Robinson rides again



Slow publishing, yes – see this post from last February – but sometimes fast too. Back in 2009, feeling angry at what the bankers were getting away with, I put together a short book in March/April and published it in May (Recessional by Jack Robinson, priced at £7.50 o.n.o.; now available only as a free pdf from this page). Today, a new Jack Robinson thing.

Earlier this month I left a book on a café table and a waiter came running after me. A week or ten days later, I’d scribbled around 40 paragraphs featuring the supposed author of the book on the café table, the waiter (‘Eric’) and ‘I’. It might be ‘short story’; I don’t think it is, but have no idea what else it might be. I was wary of pushing the thing further or killing it by over-revising. It’s now a small 48-page book – by the same author, by Jack – for sale on the website.

On the back cover there’s a quotation from Coleridge, nothing else.

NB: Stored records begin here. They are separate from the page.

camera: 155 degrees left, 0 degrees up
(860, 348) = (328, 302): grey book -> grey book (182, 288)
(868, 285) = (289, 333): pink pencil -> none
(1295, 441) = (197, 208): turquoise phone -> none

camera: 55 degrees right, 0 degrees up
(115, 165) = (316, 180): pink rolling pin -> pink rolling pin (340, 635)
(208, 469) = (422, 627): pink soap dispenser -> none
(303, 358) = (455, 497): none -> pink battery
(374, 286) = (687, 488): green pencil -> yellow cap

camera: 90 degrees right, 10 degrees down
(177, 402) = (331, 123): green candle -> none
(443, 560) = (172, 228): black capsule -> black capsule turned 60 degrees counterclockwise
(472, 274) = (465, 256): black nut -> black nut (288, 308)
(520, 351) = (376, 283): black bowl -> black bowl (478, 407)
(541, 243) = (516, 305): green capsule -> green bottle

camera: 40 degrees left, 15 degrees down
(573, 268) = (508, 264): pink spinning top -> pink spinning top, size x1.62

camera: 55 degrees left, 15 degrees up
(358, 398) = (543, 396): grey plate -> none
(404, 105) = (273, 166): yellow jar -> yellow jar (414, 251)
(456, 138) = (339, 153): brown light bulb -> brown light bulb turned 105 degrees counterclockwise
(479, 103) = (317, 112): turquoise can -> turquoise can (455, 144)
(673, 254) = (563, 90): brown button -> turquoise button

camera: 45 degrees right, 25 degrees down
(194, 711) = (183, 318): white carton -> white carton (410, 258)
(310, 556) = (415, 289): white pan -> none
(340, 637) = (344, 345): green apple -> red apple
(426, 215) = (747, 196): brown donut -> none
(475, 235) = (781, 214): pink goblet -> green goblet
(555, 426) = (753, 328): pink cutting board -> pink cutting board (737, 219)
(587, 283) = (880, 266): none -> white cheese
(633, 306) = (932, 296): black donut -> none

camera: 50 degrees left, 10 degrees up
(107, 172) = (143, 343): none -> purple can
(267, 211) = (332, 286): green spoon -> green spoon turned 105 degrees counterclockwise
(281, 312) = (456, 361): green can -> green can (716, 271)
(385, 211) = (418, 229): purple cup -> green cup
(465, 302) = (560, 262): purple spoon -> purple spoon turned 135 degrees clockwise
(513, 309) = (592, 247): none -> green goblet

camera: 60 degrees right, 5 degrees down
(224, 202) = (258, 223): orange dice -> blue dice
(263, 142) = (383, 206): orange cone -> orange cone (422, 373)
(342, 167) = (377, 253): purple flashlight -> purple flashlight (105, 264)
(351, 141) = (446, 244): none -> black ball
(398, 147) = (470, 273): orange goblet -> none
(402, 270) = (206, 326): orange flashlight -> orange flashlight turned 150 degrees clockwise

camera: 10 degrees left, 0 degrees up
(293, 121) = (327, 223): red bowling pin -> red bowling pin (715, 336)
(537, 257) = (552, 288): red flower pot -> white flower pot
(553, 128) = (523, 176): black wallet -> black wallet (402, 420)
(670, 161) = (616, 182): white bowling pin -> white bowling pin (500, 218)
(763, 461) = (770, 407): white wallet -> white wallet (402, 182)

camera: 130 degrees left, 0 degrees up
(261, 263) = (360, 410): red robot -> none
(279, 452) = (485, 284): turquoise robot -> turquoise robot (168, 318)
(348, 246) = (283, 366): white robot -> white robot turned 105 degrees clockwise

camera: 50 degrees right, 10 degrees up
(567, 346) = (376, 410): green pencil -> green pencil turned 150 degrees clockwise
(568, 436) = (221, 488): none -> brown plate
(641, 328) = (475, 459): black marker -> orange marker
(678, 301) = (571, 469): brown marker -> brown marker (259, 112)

The blurb on the website page reads: ‘A book left on a café table, a waiter chasing after the customer to return it – so begins a series of riffs on the relationship between reader and writer, taking in biographies, shoplifting, launch parties, queues for the toilet at literary festivals, cover designs, endings, re-reading, dog-walking and bonfires.’

by the same author will be published properly (I mean, available to bookshops from Central Books) in January. But it’s available on the website right now, and if you’re going to spend a fiver on anyone for Christmas – half the price of a Pantone mug – consider this. (I’m perfectly aware that I’m indulging here in the processing-of-books narrative that bothers me on page 41 of the book.)